Extracted records:
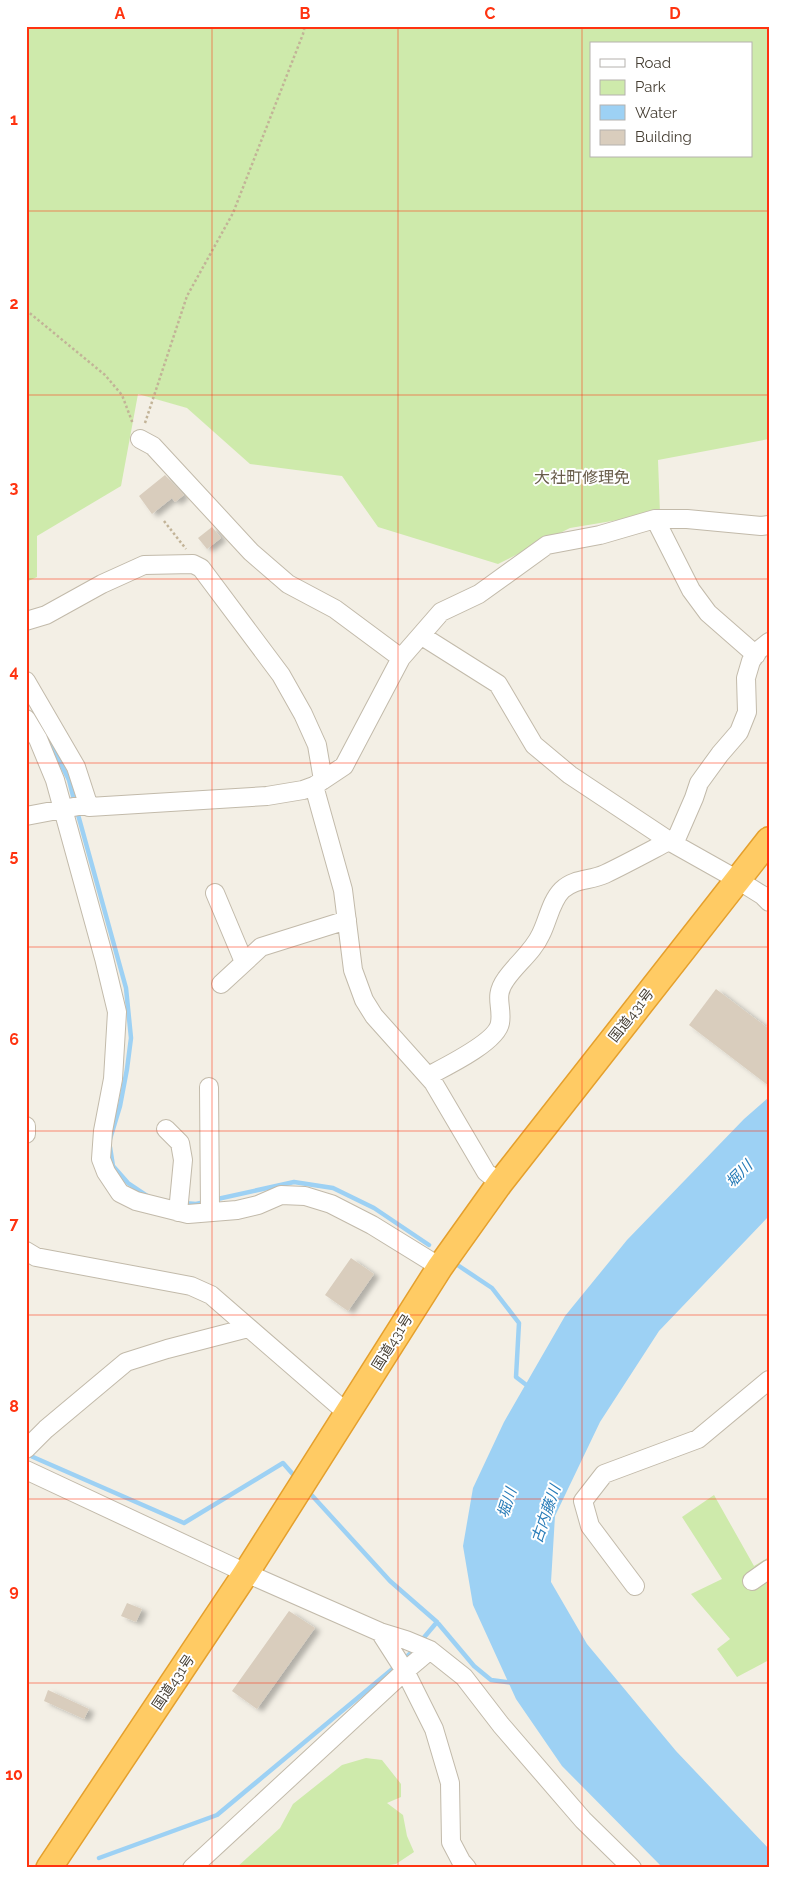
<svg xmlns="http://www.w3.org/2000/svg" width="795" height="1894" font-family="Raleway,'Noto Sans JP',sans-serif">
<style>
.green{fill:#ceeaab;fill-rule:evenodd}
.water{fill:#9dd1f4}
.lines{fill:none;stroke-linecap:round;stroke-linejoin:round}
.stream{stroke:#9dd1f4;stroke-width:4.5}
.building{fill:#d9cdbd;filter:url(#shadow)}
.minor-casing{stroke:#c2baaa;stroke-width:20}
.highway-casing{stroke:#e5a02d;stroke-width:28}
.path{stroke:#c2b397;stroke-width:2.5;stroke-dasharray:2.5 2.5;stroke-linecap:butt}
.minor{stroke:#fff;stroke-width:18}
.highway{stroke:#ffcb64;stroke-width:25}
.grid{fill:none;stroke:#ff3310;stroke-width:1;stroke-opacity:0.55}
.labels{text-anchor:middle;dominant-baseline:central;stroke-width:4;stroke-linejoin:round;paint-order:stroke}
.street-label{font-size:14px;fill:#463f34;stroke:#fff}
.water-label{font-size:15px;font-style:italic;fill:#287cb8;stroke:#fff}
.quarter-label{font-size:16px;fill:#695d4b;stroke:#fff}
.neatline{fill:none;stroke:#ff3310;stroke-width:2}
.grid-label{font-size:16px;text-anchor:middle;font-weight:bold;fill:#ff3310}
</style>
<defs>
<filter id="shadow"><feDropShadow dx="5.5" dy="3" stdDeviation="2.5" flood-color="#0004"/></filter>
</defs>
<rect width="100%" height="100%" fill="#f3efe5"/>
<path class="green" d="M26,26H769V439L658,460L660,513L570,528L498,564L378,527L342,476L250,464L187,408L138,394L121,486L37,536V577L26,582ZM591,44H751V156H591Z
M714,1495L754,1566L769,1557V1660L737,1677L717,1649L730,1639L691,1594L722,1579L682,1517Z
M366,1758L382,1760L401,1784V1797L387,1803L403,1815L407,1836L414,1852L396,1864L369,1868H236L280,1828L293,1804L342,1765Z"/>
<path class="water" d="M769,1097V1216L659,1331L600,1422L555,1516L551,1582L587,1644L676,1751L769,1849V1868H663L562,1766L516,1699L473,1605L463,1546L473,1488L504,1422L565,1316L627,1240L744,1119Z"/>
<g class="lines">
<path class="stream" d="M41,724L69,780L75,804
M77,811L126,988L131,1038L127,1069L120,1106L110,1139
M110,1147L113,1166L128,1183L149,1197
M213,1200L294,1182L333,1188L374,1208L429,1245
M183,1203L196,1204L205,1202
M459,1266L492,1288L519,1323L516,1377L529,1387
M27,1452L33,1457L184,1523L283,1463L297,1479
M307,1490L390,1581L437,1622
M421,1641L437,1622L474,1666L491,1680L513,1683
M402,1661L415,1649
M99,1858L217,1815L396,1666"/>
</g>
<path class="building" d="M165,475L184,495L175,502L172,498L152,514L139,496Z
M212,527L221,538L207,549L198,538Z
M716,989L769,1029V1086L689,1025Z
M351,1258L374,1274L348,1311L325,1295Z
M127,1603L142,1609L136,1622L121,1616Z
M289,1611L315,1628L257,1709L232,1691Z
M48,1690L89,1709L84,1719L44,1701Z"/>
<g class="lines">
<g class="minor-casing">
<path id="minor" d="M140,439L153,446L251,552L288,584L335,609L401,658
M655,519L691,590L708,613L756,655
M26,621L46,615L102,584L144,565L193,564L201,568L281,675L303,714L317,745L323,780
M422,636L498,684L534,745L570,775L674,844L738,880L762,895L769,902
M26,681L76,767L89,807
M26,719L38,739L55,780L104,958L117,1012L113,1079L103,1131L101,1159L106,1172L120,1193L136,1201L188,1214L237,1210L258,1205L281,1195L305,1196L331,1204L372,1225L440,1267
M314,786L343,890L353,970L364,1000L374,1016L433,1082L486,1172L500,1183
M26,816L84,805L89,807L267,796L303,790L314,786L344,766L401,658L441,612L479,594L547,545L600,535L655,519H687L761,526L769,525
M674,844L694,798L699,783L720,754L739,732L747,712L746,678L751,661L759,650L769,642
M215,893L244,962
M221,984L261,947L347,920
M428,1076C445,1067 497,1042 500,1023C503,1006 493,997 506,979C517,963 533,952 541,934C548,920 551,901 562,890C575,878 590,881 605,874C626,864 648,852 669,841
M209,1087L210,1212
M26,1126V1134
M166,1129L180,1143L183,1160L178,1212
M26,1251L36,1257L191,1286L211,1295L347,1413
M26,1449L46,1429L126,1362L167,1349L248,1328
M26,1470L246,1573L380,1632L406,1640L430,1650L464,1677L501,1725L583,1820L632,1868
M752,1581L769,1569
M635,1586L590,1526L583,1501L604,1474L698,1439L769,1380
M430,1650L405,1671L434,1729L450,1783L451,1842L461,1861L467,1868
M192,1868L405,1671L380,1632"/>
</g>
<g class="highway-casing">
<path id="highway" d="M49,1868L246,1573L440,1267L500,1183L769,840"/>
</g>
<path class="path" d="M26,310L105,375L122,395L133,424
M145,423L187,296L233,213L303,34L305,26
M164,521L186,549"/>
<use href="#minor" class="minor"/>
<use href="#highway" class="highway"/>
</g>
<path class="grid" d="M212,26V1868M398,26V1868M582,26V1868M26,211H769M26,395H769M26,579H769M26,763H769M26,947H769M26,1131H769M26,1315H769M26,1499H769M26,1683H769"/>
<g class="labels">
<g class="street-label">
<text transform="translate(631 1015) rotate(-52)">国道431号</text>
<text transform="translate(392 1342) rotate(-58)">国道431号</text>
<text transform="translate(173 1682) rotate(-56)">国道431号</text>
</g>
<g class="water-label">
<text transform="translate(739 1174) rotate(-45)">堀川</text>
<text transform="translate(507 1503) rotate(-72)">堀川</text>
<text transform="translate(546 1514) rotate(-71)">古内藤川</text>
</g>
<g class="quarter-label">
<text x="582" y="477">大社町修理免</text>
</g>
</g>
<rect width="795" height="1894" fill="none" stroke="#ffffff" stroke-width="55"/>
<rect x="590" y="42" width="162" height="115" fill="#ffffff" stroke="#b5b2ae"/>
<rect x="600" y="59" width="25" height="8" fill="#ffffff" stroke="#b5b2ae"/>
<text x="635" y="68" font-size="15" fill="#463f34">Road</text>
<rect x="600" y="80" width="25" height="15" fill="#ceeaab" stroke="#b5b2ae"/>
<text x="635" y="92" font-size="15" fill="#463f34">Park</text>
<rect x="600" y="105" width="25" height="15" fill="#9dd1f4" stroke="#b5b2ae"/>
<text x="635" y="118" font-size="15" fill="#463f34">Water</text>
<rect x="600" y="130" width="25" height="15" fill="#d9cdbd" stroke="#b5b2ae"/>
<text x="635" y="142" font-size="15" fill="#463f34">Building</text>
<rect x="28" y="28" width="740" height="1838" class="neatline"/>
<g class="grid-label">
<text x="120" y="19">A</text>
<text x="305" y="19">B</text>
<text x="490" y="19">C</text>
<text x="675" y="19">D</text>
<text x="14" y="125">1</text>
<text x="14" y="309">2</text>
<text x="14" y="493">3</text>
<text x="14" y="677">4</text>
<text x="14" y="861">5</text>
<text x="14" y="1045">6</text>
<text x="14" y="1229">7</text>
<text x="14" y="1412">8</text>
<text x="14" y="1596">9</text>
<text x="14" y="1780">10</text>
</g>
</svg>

— Problem description —
If a line in the records holds the word "linecap", count it, then give only the total.

— Written solution —
2